Assigned task ▸ Leave the pictures out and restate each entry below word for word.

[Dataset excerpts Boundary: Start]

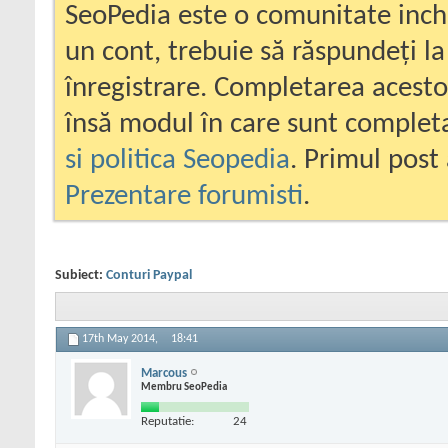
SeoPedia este o comunitate inc
un cont, trebuie să răspundeți la
înregistrare. Completarea acesto
însă modul în care sunt completa
si politica Seopedia
. Primul post 
Prezentare forumisti
.
Subiect:
Conturi Paypal
17th May 2014,
18:41
Marcous
Membru SeoPedia
Reputatie:
24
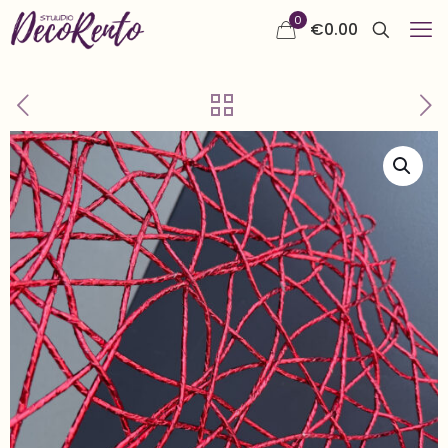
0
€
0.00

[Dataset excerpts Boundary: End]

Result ▸
SeoPedia este o comunitate inc
un cont, trebuie să răspundeți la
înregistrare. Completarea acesto
însă modul în care sunt completa
si politica Seopedia
. Primul post 
Prezentare forumisti
.
Subiect:
Conturi Paypal
17th May 2014,
18:41
Marcous
Membru SeoPedia
Reputatie:
24
0
€
0.00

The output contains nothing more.